Quando un bluff è meglio di un all-in
Yaya Touré all’Inter, cosa fatta: in vendita già la numero 42 nerazzurra, per il contratto siamo ai dettagli. Quante volte l’avevamo sentito nelle ultime settimane? Spesso e sinché a farlo sono le testate giornalistiche, questo può starci considerando che il mercato, con l’avvento di internet, si è trasformato in un tam tam continuo alla spasmodica ricerca dello scoop. Difficile credere, però, che a esporsi così tanto possano essere allenatore e dirigenti di una delle più importanti società italiane.
Già, perché va bene tenere conto dell’idilliaco rapporto tra Yaya Touré e Roberto Mancini, ok che l’ivoriano è nella fase calante della carriera e quindi il Manchester City, almeno sulla carta, potrebbe anche non sdegnare la cessione sinché il suo cartellino ha ancora valore. Però ogni tanto bluffare, agire sotto traccia e non far innervosire la controparte, è una tattica molto più efficace del coraggioso e sfacciato all-in. Perché iniziare pubblicamente una trattativa ai microfoni dell’emittente televisiva di turno avrà sicuramente fatto spazientire i colleghi del Manchester City, che puntano ancora sulla classe, il fisico e l’esperienza di un campione vero come Touré. Provarci, nel calcio moderno, non basta: l’inghippo ormai è stato fatto e, giustamente, sfumato il centrocampista africano adesso i tifosi nerazzurri si aspettano un colpo di quella caratura tecnica: non necessariamente un qualcosa che Erick Thohir, così come Massimo Moratti, può essere in grado di portare ad Appiano Gentile.
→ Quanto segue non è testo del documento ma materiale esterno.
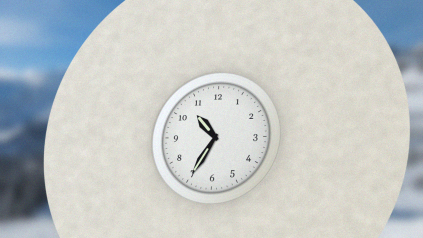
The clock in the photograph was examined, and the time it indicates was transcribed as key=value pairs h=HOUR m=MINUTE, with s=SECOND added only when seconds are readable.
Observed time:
h=10 m=35
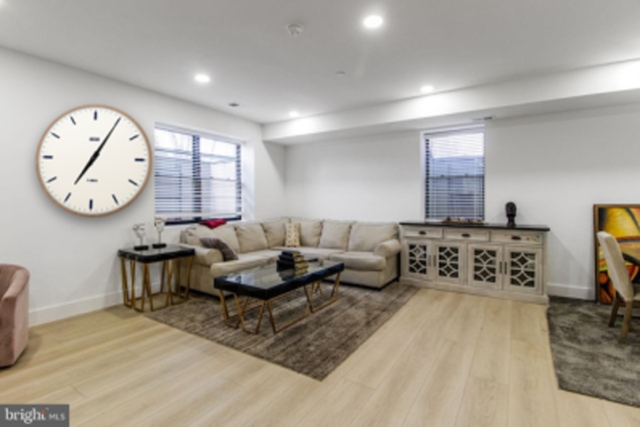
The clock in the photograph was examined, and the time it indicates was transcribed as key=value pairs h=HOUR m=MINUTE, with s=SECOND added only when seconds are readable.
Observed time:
h=7 m=5
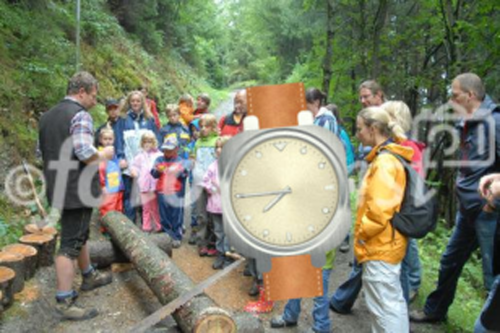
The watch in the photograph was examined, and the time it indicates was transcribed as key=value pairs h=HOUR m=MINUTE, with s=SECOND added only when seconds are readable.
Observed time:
h=7 m=45
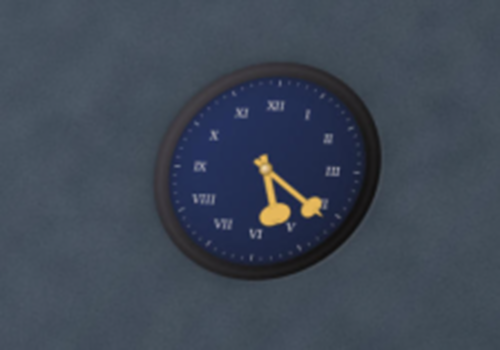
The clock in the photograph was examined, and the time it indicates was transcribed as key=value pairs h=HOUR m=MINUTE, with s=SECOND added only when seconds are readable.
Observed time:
h=5 m=21
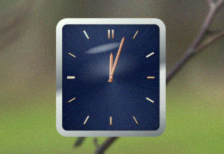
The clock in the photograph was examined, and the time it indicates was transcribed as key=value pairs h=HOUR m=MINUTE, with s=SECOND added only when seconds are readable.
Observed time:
h=12 m=3
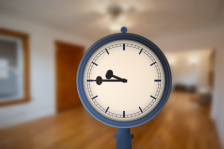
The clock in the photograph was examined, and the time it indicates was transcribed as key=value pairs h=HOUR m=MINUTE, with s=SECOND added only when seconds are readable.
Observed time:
h=9 m=45
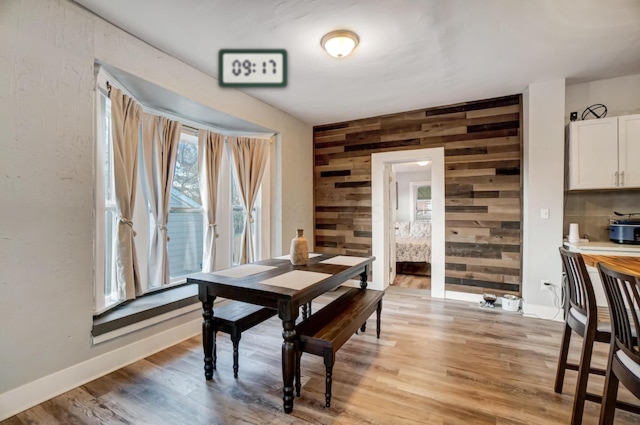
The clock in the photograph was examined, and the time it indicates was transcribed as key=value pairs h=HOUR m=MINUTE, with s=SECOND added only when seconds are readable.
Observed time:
h=9 m=17
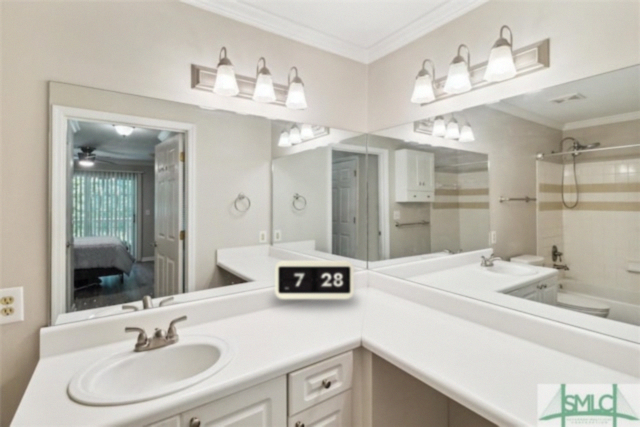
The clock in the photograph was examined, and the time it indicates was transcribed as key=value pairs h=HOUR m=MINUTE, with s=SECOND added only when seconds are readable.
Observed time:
h=7 m=28
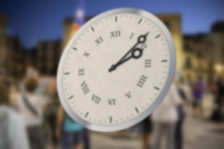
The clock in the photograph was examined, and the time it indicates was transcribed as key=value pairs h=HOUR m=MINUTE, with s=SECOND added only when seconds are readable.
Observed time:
h=2 m=8
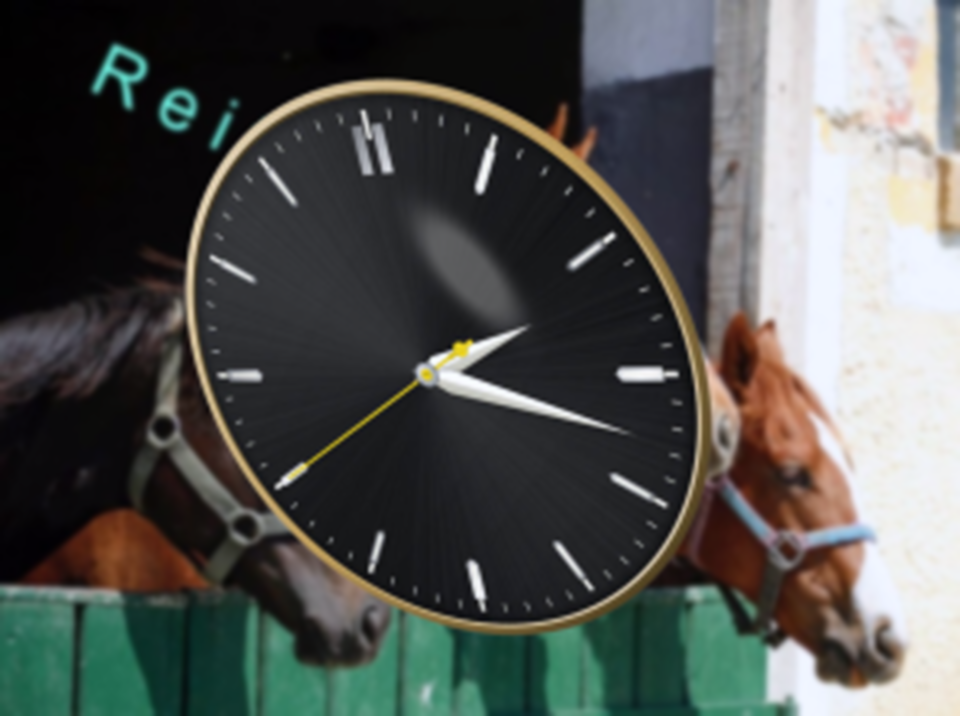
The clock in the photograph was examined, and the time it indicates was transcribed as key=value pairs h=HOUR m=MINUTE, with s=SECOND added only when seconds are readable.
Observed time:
h=2 m=17 s=40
Per giorni si è parlato, inoltre, di un possibile svincolo dal Manchester City, il quale avrebbe tenuto prigioniero Yaya Touré. Incatenato quindi dal contratto con la società inglese, in molti hanno girato nella propria testa un film nel quale l’attore protagonista, Yaya, avrebbe lasciato uno dei club attualmente più forti al mondo intentando una causa – dall’esito tutt’altro che scontato – per approdare in una delle formazioni più in crisi del calcio italiano, con un progetto sino a questo momento da rivedere, senza alcuna garanzia di Europa né per l’anno prossimo né, soprattutto, per quello successivo. Tutto questo per un ragazzo di 32 anni che, per ovvi motivi, ha ancora da donare al calcio un paio di stagioni a livello altissimo, prima di arrendersi al lento declino che colpisce chiunque decida di intraprendere questa professione. Fatte queste premesse, quindi, non era meglio tenere per sé questo infervoramento (peraltro giustificato) nei confronti di Touré?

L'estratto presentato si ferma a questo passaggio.